Published on 11/02/2022 by ECOOK


International Women and Girls in Science Day is celebrated on 11 February each year and calls attention to the incredibly rich and varied contributions women make to all the scientific disciplines.

Having developed an exceptionally robust reputation for the delivery of its STEM (science, technology, engineering and maths) provision and being a STEM assured institution, B&FC is very proud to have an amazing cohort of female students who are excelling in subject areas as diverse as aerospace engineering, marine biology and forensics from Level 2 diplomas to honours degree programmes.

Chatting to a group who are currently working towards their Level 3 diplomas, all of them have aspirations to pursue scientific careers and have chosen subjects based on the breadth of opportunity and progression that these will afford them as they look to develop their careers.

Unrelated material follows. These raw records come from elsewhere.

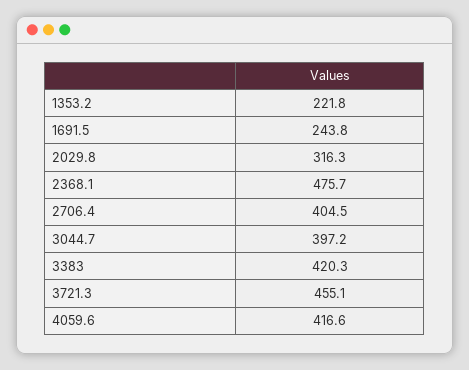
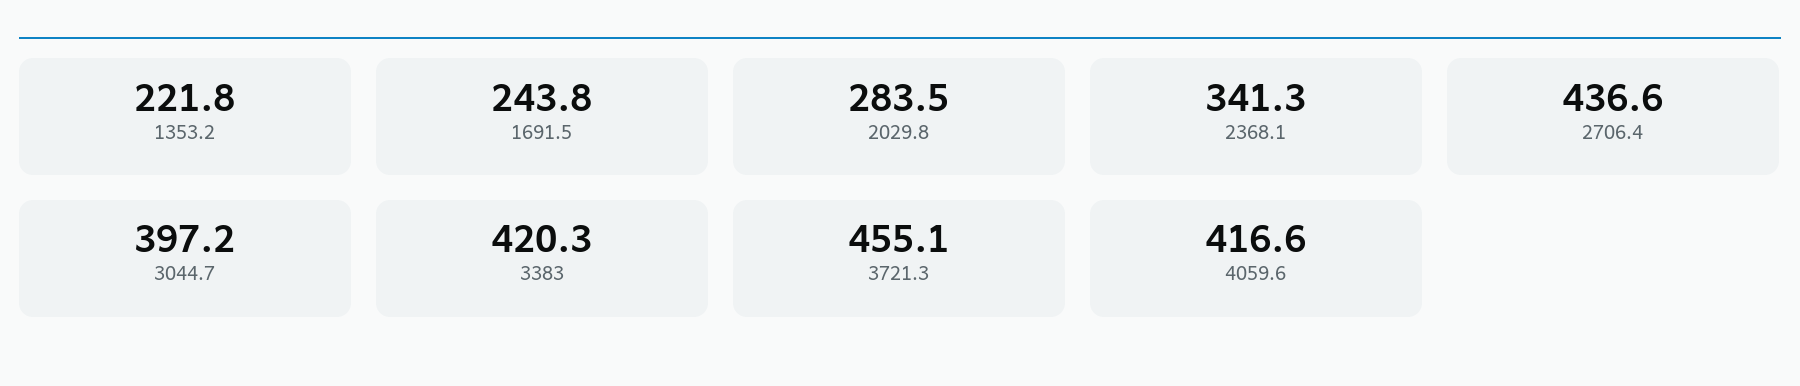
  {
    "1353.2": 221.8,
    "1691.5": 243.8,
-   "2029.8": 316.3,
+   "2029.8": 283.5,
-   "2368.1": 475.7,
+   "2368.1": 341.3,
-   "2706.4": 404.5,
+   "2706.4": 436.6,
    "3044.7": 397.2,
    "3383": 420.3,
    "3721.3": 455.1,
    "4059.6": 416.6
  }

As well as being a comparatively well-paid sector, the girls all believe that the industry offers real rewards both terms of job satisfaction and in the variety of roles available to them.

No one envisages facing any barriers to success either based on their gender alone with the consensus of opinion being that being female is actually an advantage in many respects. When asked how the boys on their courses had responded to them studying a traditionally male-dominated subject, Kieley Medley, a Biomedical Science student, is quick to point out that whilst there may have been some resistance to begin with, the boys weren’t averse to asking them for help when they realised that the girls were probably cleverer than they were.

Frankie Harley, also a Biomedical Science student, believes that one of the reasons that girls can outperform boys in science subjects is that they are often much better at concentrating than their male counterparts and also have greater attention to detail, attributes which Frankie believes are essential to making a success of both studying science and working in the field.

As well as developing exceptional female science students, the College also has an impressive number of female scientists among its teaching staff with Jagjit Walia and Linda Martin in Science, Storm Isles in Marine Biology and Amy Hazell and Margarita Georgieva in Engineering to name just a few leading the charge. As Jagjit says:

“Women have made many remarkable contributions to science over the years; women like Ada Lovelace, Katherine Johnson and Rosalind Franklin who are perhaps only now getting the credit they deserved.

“My hope for our female science students is that they will continue to build on the foundations these and many other ground-breaking female scientists have made and continue to prove that women can make valuable and sometimes world-changing contributions to the worlds of science, technology, engineering and maths.”